Nothing belongs in the answer except the lines of the material that include "your".

===============

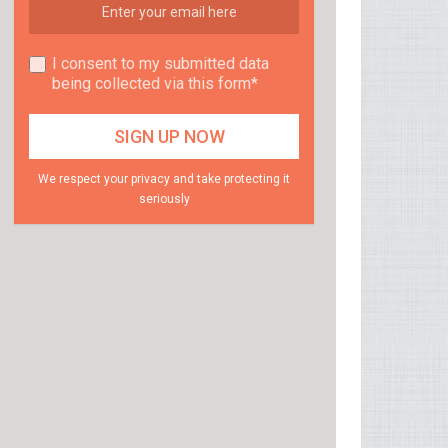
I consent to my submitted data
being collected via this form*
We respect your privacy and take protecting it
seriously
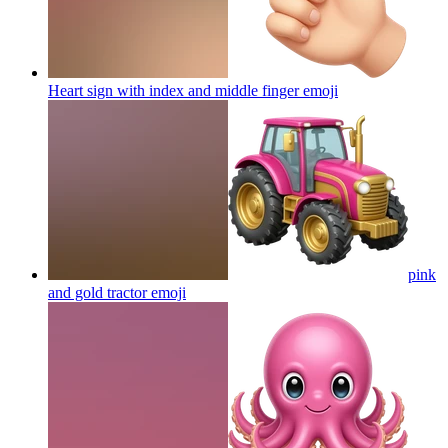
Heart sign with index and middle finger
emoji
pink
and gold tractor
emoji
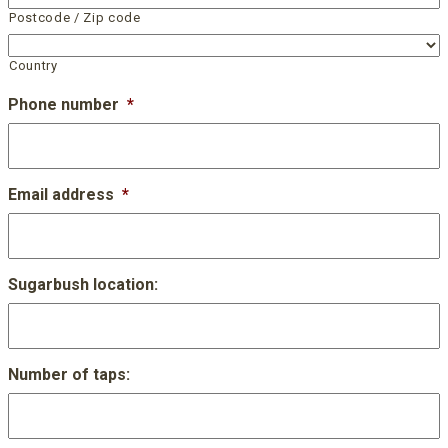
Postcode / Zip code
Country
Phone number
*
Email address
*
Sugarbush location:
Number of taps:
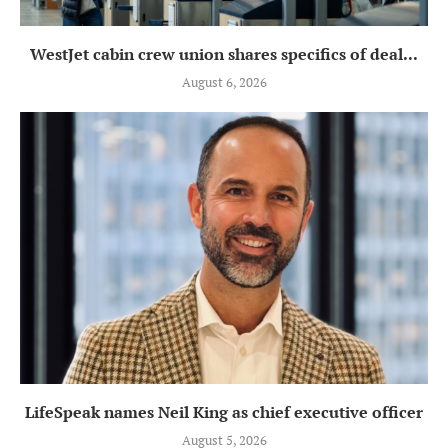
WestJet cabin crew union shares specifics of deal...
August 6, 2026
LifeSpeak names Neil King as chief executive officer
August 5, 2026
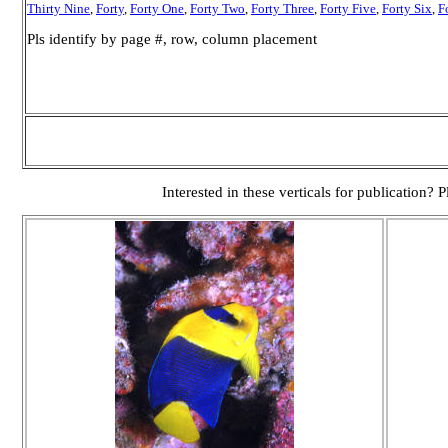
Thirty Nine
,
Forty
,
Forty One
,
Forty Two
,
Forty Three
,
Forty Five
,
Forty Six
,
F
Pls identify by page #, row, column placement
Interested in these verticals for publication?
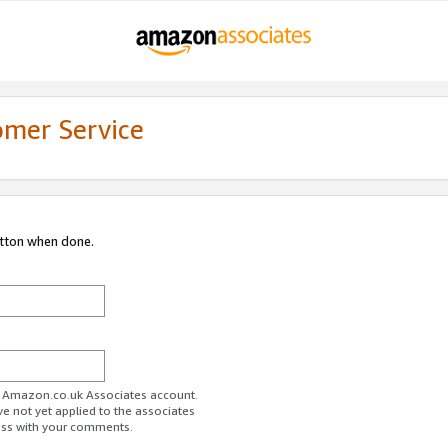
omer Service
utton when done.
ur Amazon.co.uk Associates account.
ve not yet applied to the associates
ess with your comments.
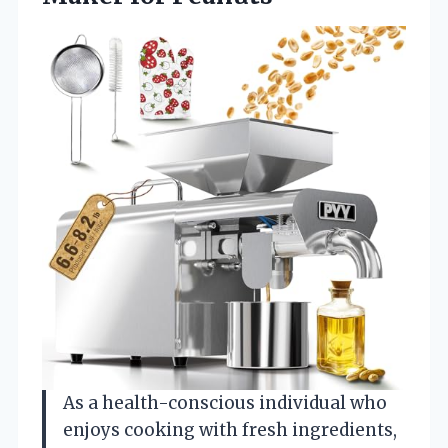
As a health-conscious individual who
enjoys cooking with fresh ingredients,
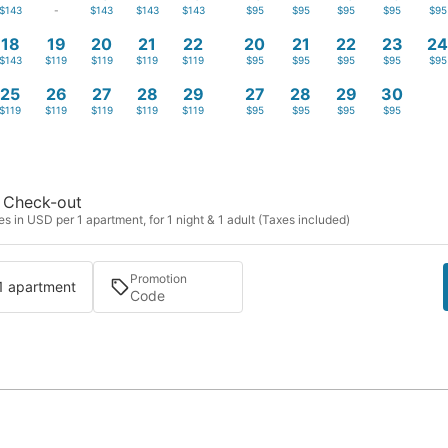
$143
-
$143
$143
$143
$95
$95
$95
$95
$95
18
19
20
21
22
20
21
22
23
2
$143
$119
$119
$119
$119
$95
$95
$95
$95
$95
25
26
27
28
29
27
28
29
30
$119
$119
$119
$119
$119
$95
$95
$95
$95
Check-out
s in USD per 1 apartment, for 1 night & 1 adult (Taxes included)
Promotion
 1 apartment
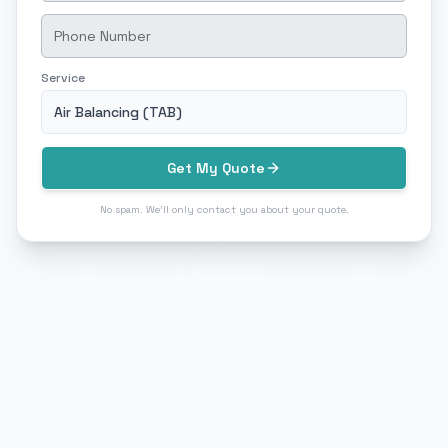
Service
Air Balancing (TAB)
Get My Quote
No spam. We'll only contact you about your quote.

===============

▸ **SOLUTION TO THE EXERCISE**
We respect your privacy and take protecting it
ess with your comments.
No spam. We'll only contact you about your quote.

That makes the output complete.